An envelope sits on the table waiting to be opened. It’s here — the first cold case to be worked by the new American Investigative Society of Cold Cases (AISOCC) University Chapter on the Prescott campus. Fifteen students have 90 days to solve the case using forensic and advanced investigation techniques learned from class and from Security and Intelligence professor, chapter advisor and AISSOC member Dr. J. Michael Bozeman. It just became real. 

Cold cases are unsolved crimes involving homicides and missing persons. The investigation is complete but there is no resolution. Families, communities and law enforcement are left without the truth and without justice. 

Cold Case Club at Embry-Riddle PrescottAISOCC’s mission is to assist in the development of these investigations to find the truth and bring justice to those responsible. Members include seasoned investigators, retired prosecutors, forensic scientists, and medico-legal experts. These elite professionals, and now Embry-Riddle Prescott students, sift through the mass of evidence and offer their opinions, suggestions, and insights to law enforcement and legal professionals. 

“This is a very unique experience. It’s not something students at other universities do. In fact, we are the first student chapter to be sanctioned by AISOCC in the country,” said Dr. Bozeman. “It is a serious undertaking. They will learn how to work a homicide case and the basics of behavioral and criminal profiling. This is both about the process and the end outcome of solving cases for law enforcement.” 

The evidence could include police reports, crime scene photos, evidence lists, suspect and witness statements, and lab reports. Breaking into groups, students first organize the material. Then, using a specific forensic or investigative technique, they will examine their evidence to fill gaps, find missed connections, and even make recommendations on re-testing evidence with advanced technology available today. 

“This takes what we learn in class to a whole new level,” said Amber Marvin, Global Security and Intelligence Studies student and President of the AISOCC University Chapter. “These are real crimes done to real people. It’s great knowing we can help and hone the skills we learn here at Embry-Riddle at the same time.” 

AISSOC will also give these students regular opportunities to network and meet professionals in law enforcement, medicine and forensics, and legal fields that could lead to internships and eventual jobs. The group plans to attend the 2016 AISOCC Annual Conference in June where past presenters include world-renowned medical examiners like Dr. Henry C. Lee, who performed the autopsies in the O.J. Simpson case. Topics have included complex homicides, current concerns of law enforcement, pattern injuries and creative uses of DNA in cold cases. 

“The discussion, dialogue, and networking is something I’m really looking forward to, especially at the conference,” said Marvin. “This is what I want to do as a job, so having access to these people at this time in my life is extremely exciting. Being able to meet and ask these experts about their careers will help all of us better choose our courses and make the most of our time here at Riddle.” 
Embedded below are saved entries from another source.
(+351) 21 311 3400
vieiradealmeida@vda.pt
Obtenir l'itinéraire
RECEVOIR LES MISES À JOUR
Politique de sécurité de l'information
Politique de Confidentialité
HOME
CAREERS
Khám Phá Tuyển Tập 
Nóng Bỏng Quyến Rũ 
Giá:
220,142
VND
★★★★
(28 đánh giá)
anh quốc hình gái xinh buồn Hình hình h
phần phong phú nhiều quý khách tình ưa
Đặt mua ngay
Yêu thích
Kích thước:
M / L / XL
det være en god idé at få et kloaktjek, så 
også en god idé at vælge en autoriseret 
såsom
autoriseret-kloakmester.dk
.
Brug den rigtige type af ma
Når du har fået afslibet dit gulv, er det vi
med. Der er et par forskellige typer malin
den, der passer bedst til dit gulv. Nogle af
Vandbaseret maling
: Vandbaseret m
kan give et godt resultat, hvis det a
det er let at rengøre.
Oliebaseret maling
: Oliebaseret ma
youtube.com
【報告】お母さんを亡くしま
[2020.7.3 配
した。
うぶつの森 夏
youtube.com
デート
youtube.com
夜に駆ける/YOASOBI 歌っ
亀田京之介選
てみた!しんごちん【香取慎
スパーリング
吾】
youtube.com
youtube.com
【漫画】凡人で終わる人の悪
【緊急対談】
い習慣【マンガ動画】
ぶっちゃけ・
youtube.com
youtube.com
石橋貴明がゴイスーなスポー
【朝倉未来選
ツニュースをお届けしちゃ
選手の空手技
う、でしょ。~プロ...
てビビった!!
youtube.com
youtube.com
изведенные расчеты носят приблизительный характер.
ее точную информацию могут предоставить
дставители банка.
All of the students agree that they are fortunate to have Dr. Bozeman as a professor and now as an AISOCC chapter advisor. 

“Dr. Bozeman is amazing,” said Marvin. “He brings his experience as a homicide detective and law enforcement consultant to every class and now he’s helped open up this opportunity. It’s great. If you can’t tell, we’re proud to be the first university chapter of AISSOC and are excited to make our mark on these cases. And right now, we’re ready to get started!”